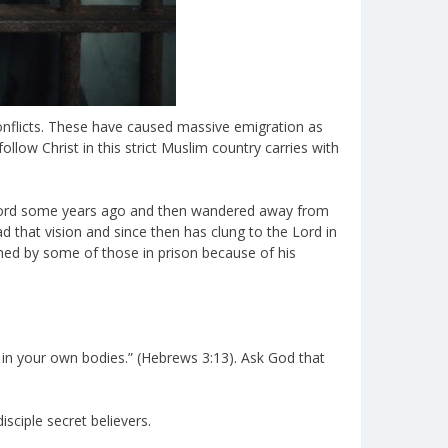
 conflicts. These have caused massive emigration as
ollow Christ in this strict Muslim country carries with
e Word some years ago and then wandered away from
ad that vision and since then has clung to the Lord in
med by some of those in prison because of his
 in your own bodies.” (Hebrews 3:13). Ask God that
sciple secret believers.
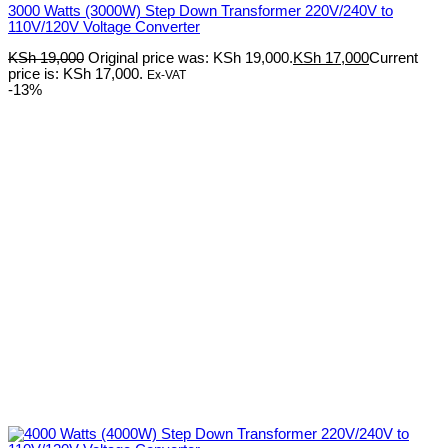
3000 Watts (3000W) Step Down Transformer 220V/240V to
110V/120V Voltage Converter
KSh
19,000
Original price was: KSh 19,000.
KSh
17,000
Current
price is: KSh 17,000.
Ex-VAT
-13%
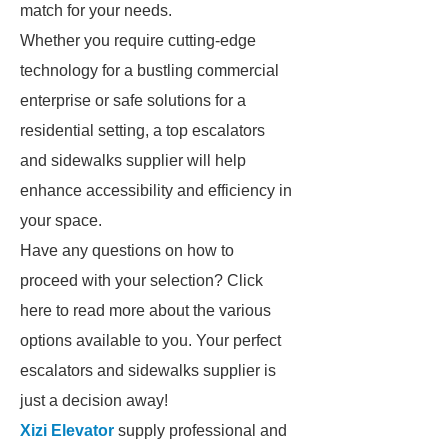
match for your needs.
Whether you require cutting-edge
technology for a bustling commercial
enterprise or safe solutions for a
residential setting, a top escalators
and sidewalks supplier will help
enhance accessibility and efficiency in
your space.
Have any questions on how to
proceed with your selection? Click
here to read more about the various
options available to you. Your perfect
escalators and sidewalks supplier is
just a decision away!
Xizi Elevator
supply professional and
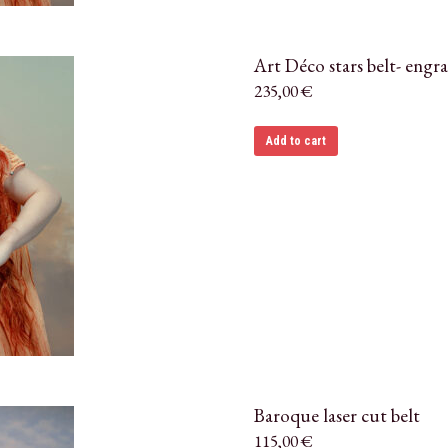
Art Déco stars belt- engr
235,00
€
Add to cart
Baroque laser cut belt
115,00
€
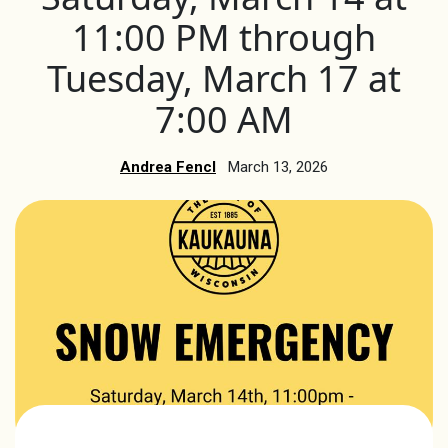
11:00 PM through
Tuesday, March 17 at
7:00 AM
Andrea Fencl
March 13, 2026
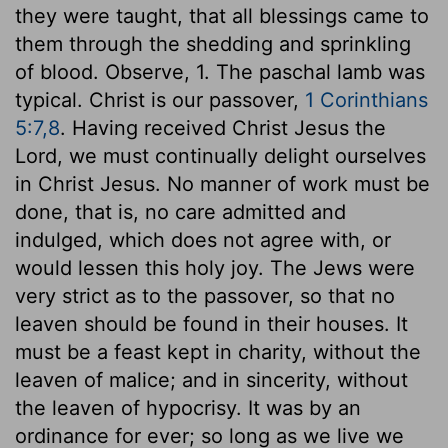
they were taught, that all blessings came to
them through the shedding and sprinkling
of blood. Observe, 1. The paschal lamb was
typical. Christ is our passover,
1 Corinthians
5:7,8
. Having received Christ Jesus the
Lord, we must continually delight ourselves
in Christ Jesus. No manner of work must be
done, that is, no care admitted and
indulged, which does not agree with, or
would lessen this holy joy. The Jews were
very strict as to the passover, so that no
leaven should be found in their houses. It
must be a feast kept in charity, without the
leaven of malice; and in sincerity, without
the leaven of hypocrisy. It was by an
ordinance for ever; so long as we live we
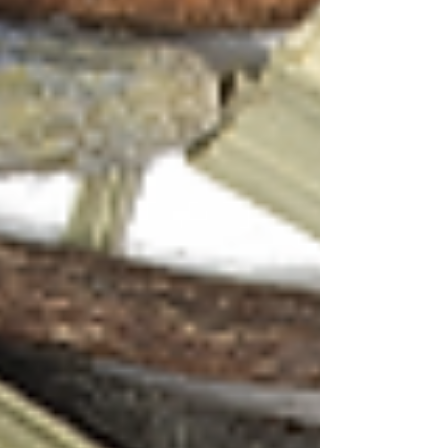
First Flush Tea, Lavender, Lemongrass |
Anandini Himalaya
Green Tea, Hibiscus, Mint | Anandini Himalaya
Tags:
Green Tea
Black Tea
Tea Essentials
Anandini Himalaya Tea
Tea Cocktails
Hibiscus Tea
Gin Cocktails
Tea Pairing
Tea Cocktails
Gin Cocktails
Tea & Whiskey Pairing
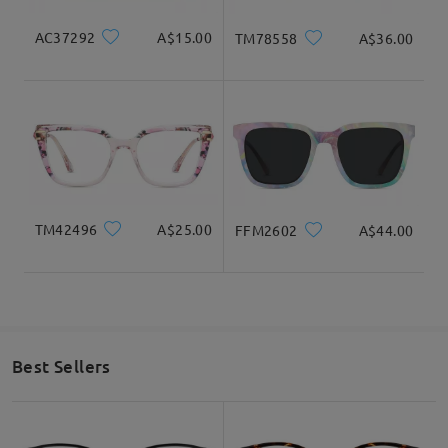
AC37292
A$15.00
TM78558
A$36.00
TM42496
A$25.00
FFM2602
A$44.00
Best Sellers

+ + + +

▶ _EXERCISE GOAL_
Retype the text from every one of the entries above line for line, precisely as it appears, and leave the pictures out of your answer.

▶ _RESPONSE TO THIS TASK_
 conflicts. These have caused massive emigration as
ollow Christ in this strict Muslim country carries with
e Word some years ago and then wandered away from
ad that vision and since then has clung to the Lord in
med by some of those in prison because of his
 in your own bodies.” (Hebrews 3:13). Ask God that
sciple secret believers.
3000 Watts (3000W) Step Down Transformer 220V/240V to
110V/120V Voltage Converter
KSh
19,000
Original price was: KSh 19,000.
KSh
17,000
Current
price is: KSh 17,000.
Ex-VAT
-13%
match for your needs.
Whether you require cutting-edge
technology for a bustling commercial
enterprise or safe solutions for a
residential setting, a top escalators
and sidewalks supplier will help
enhance accessibility and efficiency in
your space.
Have any questions on how to
proceed with your selection? Click
here to read more about the various
options available to you. Your perfect
escalators and sidewalks supplier is
just a decision away!
Xizi Elevator
supply professional and
Art Déco stars belt- engr
235,00
€
Add to cart
Baroque laser cut belt
115,00
€
11:00 PM through
Tuesday, March 17 at
7:00 AM
Andrea Fencl
March 13, 2026
they were taught, that all blessings came to
them through the shedding and sprinkling
of blood. Observe, 1. The paschal lamb was
typical. Christ is our passover,
1 Corinthians
5:7,8
. Having received Christ Jesus the
Lord, we must continually delight ourselves
in Christ Jesus. No manner of work must be
done, that is, no care admitted and
indulged, which does not agree with, or
would lessen this holy joy. The Jews were
very strict as to the passover, so that no
leaven should be found in their houses. It
must be a feast kept in charity, without the
leaven of malice; and in sincerity, without
the leaven of hypocrisy. It was by an
ordinance for ever; so long as we live we
First Flush Tea, Lavender, Lemongrass |
Anandini Himalaya
Green Tea, Hibiscus, Mint | Anandini Himalaya
Tags:
Green Tea
Black Tea
Tea Essentials
Anandini Himalaya Tea
Tea Cocktails
Hibiscus Tea
Gin Cocktails
Tea Pairing
Tea Cocktails
Gin Cocktails
Tea & Whiskey Pairing
AC37292
A$15.00
TM78558
A$36.00
TM42496
A$25.00
FFM2602
A$44.00
Best Sellers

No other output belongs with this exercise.